In 2013, Volker Seebach, brother of company founder Dr. Andreas Seebach, joined bmp greengas GmbH as a managing director and shareholder. The two jointly led the company until early 2014.

In 2015, bmp greengas GmbH reached a trading volume of approximately 1.4 TWh/a in the German biomethane sector. In 2016, the company acquired the biomethane sales business of VNG AG.

As of September 30, 2016, the last production shareholdings of the company—specifically the biomethane plants Klein Wanzleben GmbH and Kroppenstedt GmbH—were sold to MVV Energie AG. These assets previously belonged to bmp greengas GmbH, which has since been renamed. According to the former Managing Director Volker Seebach, this step was part of an internal restructuring at bmp greengas. The goal was to focus entirely on the company’s core business: biomethane trading and system services.

== Acquisition ==
In March 2017, Erdgas Südwest GmbH based in Ettlingen, acquired bmp greengas GmbH as a subsidiary. As a result, bmp greengas GmbH became part of the EnBW Energie Baden-Württemberg AG. Erwin Holl and Matthias Kerner took over the management of bmp greengas GmbH. The former shareholders, Dr. Andreas Seebach and Volker Seebach, continued to support the company in an advisory capacity.

In 2019, bmp greengas GmbH took over the biomethane sales business of BayWa r.e. renewable energy GmbH , expanding its portfolio volume to over 3 TWh/a.

In July 2019, Erwin Holl retired, and Matthias Kerner became the sole managing director. By 2021, bmp greengas GmbH reported a portfolio volume exceeding 4 TWh/a. In January 2022, Matthias Kerner was succeeded by Frank Erben as interim sole managing director.

Since February 1, 2022, Stefan Schneider has joined the management team of bmp greengas GmbH. As of May 1, 2022, Sven Kraus and Stefan Schneider have formed a dual leadership as co-managing directors. On December 31, 2022, interim managing director Frank Erben left the company as planned. In May 2023, a self-administered insolvency procedure was initiated. After the insolvency proceedings concluded on March 14, 2024, bmp greengas GmbH became a 100% subsidiary of VNG Handel & Vertrieb GmbH in the same year, thus remaining part of the EnBW Group.

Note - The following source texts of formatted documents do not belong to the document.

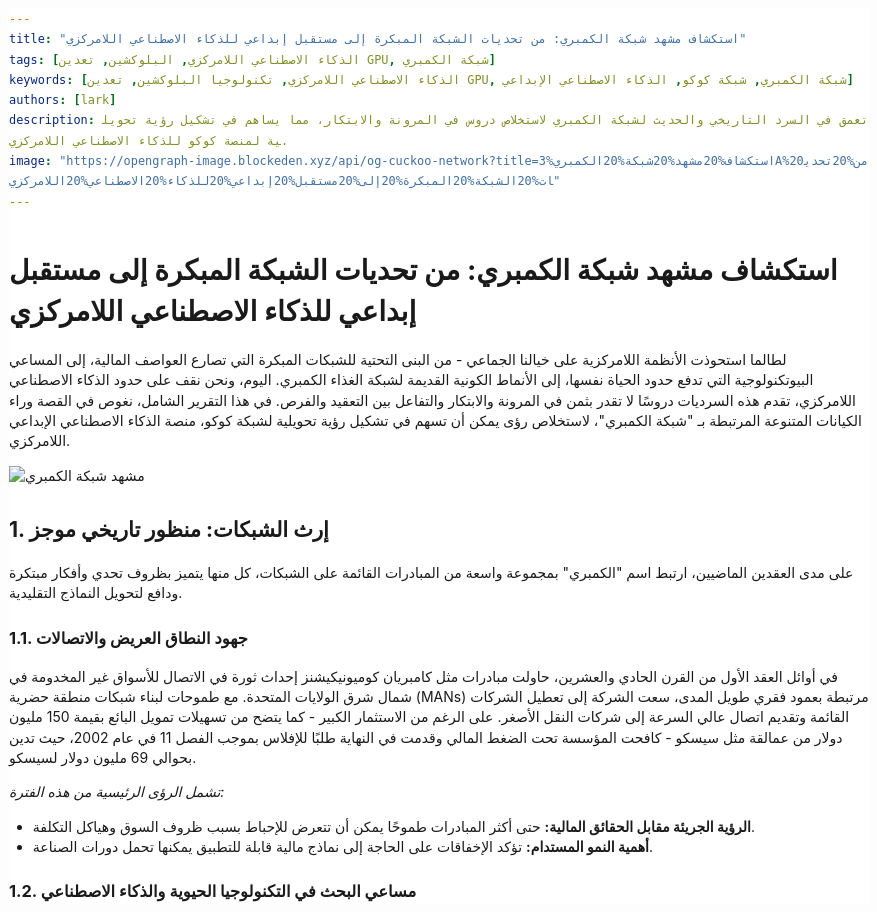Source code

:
 ```yaml
---
title: "استكشاف مشهد شبكة الكمبري: من تحديات الشبكة المبكرة إلى مستقبل إبداعي للذكاء الاصطناعي اللامركزي"
tags: [الذكاء الاصطناعي اللامركزي, البلوكشين, تعدين GPU, شبكة الكمبري]
keywords: [الذكاء الاصطناعي اللامركزي, تكنولوجيا البلوكشين, تعدين GPU, شبكة الكمبري, شبكة كوكو, الذكاء الاصطناعي الإبداعي]
authors: [lark]
description: تعمق في السرد التاريخي والحديث لشبكة الكمبري لاستخلاص دروس في المرونة والابتكار، مما يساهم في تشكيل رؤية تحويلية لمنصة كوكو للذكاء الاصطناعي اللامركزي.
image: "https://opengraph-image.blockeden.xyz/api/og-cuckoo-network?title=استكشاف%20مشهد%20شبكة%20الكمبري%3A%20من%20تحديات%20الشبكة%20المبكرة%20إلى%20مستقبل%20إبداعي%20للذكاء%20الاصطناعي%20اللامركزي"
---
```


# استكشاف مشهد شبكة الكمبري: من تحديات الشبكة المبكرة إلى مستقبل إبداعي للذكاء الاصطناعي اللامركزي

لطالما استحوذت الأنظمة اللامركزية على خيالنا الجماعي - من البنى التحتية للشبكات المبكرة التي تصارع العواصف المالية، إلى المساعي البيوتكنولوجية التي تدفع حدود الحياة نفسها، إلى الأنماط الكونية القديمة لشبكة الغذاء الكمبري. اليوم، ونحن نقف على حدود الذكاء الاصطناعي اللامركزي، تقدم هذه السرديات دروسًا لا تقدر بثمن في المرونة والابتكار والتفاعل بين التعقيد والفرص. في هذا التقرير الشامل، نغوص في القصة وراء الكيانات المتنوعة المرتبطة بـ "شبكة الكمبري"، لاستخلاص رؤى يمكن أن تسهم في تشكيل رؤية تحويلية لشبكة كوكو، منصة الذكاء الاصطناعي الإبداعي اللامركزي.

![مشهد شبكة الكمبري](https://opengraph-image.blockeden.xyz/api/og-cuckoo-network?title=استكشاف%20مشهد%20شبكة%20الكمبري%3A%20من%20تحديات%20الشبكة%20المبكرة%20إلى%20مستقبل%20إبداعي%20للذكاء%20الاصطناعي%20اللامركزي)

## 1. إرث الشبكات: منظور تاريخي موجز

على مدى العقدين الماضيين، ارتبط اسم "الكمبري" بمجموعة واسعة من المبادرات القائمة على الشبكات، كل منها يتميز بظروف تحدي وأفكار مبتكرة ودافع لتحويل النماذج التقليدية.

### 1.1. جهود النطاق العريض والاتصالات

في أوائل العقد الأول من القرن الحادي والعشرين، حاولت مبادرات مثل كامبريان كوميونيكيشنز إحداث ثورة في الاتصال للأسواق غير المخدومة في شمال شرق الولايات المتحدة. مع طموحات لبناء شبكات منطقة حضرية (MANs) مرتبطة بعمود فقري طويل المدى، سعت الشركة إلى تعطيل الشركات القائمة وتقديم اتصال عالي السرعة إلى شركات النقل الأصغر. على الرغم من الاستثمار الكبير - كما يتضح من تسهيلات تمويل البائع بقيمة 150 مليون دولار من عمالقة مثل سيسكو - كافحت المؤسسة تحت الضغط المالي وقدمت في النهاية طلبًا للإفلاس بموجب الفصل 11 في عام 2002، حيث تدين بحوالي 69 مليون دولار لسيسكو.

*تشمل الرؤى الرئيسية من هذه الفترة:*

- **الرؤية الجريئة مقابل الحقائق المالية:** حتى أكثر المبادرات طموحًا يمكن أن تتعرض للإحباط بسبب ظروف السوق وهياكل التكلفة.
- **أهمية النمو المستدام:** تؤكد الإخفاقات على الحاجة إلى نماذج مالية قابلة للتطبيق يمكنها تحمل دورات الصناعة.

### 1.2. مساعي البحث في التكنولوجيا الحيوية والذكاء الاصطناعي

In July 2025, Sven Kraus left the company at his own request. Since then, Sebastian Gröblinghoff has been managing the company together with Stefan Schneider.

== Insolvency ==
The Local Court in Karlsruhe opened the self-administered insolvency proceedings on 1 August 2023. The insolvency plan based on a takeover offer from EnBW AG was approved by the creditors’ meeting on 12 December 2023. The insolvency proceedings were terminated by the Local Court in Karlsruhe on 14 March 2024. After completing the insolvency proceedings, bmp greengas GmbH became a 100% subsidiary of VNG Handel & Vertrieb GmbH in November 2024.

== Prices and awards ==
In 2009, the company received the first Innovation Award from dena (Deutsche Energie-Agentur) biogaspartner. The award was for the principle of taking volumes directly from biomethane feed-in plants and redistributing them to customers throughout Germany in line with demand. This way, the trading basis for the biomethane product was created..

According to a 2017 study by FOCUS and Statista, bmp greengas was listed among the 14 fastest‑growing companies in the energy and utilities sector. With an average of 44 % growth per year, the company even came 5th in the ranking with other companies with annual sales of more than 100 million.

In 2022 and 2023, bmp greengas received the "Top Company" award from kununu. , which highlights companies ranked within the top five percent of ratings on the platform.